Get into the habit of digging into open source repos that catch your curiousity, and try to grok the way the project is layed out, what namespaces/files exist, what some of the core functions are, where the complexity is housed.
It’s all about getting exposure to patterns, especially if there aren’t other people to work with in your day to day.
Lots of good advice already in this thread, but I'll add: Try interesting professional practices in your personal projects. Try to build your code test driven development, write a contributing guide, keep a changelog, set up automated testing, set up static code analysis, generate a coverage report.
These habits certainly aren't needed for your hobby coding, but they can teach you things about how your coding style compares to others (and be sure to add any you've done to your resume, of course!)
By not learning. Software should be simple not complex.
Software has to model the real world, and the real world is complex.
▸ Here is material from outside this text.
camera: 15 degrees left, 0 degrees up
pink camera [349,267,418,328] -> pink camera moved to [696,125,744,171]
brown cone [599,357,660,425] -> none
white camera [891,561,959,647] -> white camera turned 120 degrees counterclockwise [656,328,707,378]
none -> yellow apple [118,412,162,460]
Not to mention that software is not a perfect abstraction, you will have to solve hard problems such as scaling.
Software complexity is unavoidable, how you reduce and control the impacts of that complexity is how you build maintainable software.
Are you sure you should be answering questions here?🤔
This is a great argument. There will always be a healthy friction between the need to model reality in software form and the option of keeping software lean and adapt reality to better fit the solution. Both require really good human-to-human communication skills and sharp comprehension of the real problem.
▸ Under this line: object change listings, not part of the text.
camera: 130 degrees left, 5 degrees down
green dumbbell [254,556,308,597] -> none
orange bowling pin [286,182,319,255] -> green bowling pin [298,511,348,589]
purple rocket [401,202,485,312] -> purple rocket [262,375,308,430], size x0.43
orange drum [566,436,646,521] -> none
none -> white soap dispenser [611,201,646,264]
Good up front understanding of your problem space goes a long way. You don't need to waterfall it, but you should at the minimum have a high level view of the problem and your proposed solution(s). With considerations of where the team/domain might go wrong, where we expect to find pain points, and what sort of mitigations should be considered for those.
Your planning will not survive reality, and that's okay. You are already further ahead as a result of some high level consideration than you might otherwise be, and hopefully you have built your software under the assumption that you will be learning and changing as you go.
Human to human interaction is a baseline necessity for any large work for any field TBF. It's also hard failing point full of nuance, and doesn't really have a panacea as humans are the more complex parts of any system.
Software is hard, not treating it as such means devs will build complex systems because they focused too much on "simplicity". Missing the forest for the trees.
Welcome to suckless.org
Yes, some things need optimization but most don't. Today, there is unnecessary complication by having a billion dependencies and using autocode generators which generate 10k lines of code from 100 lines.
You are conflating necessary complexity vs unnecessary complexity. And assuming that all things are the later, without acknowledging that yes there are many applications that must scale, and that most non-trivial applications must deal with real world complexity. Nevermind scaling being a simple example of a complex problem, not a statement about it's necessity...
I would expect devs here to be experienced enough to understand and differentiate those two, as such assuming the worst isn't a good fit and prevents fruitful discussion.
I would suggest you reconsider the premise you are using here, you appear to be here to complain, not to share and learn.
Give me an example of some software. Implementations of models for weather prediction, CAD softwares, games is difficult, but most software is simple. Even the above softwares don't require the kind of today is served. What do you do in software?
In simple language, code is implementation of some logic into a set of sequential binary. It doesn't have to be complex at all! On the contrary, it's meant to be simple. If it isn't simple, your algorithm is logically unsound.
I agree with your motion of creating simple software, but removing learning complex approaches and complex software don't help with this.
Creating simple software requires understanding of what is complex and how to make it simple. There is no way that you can do this without learning. You either learn this by craft or learn through the practise.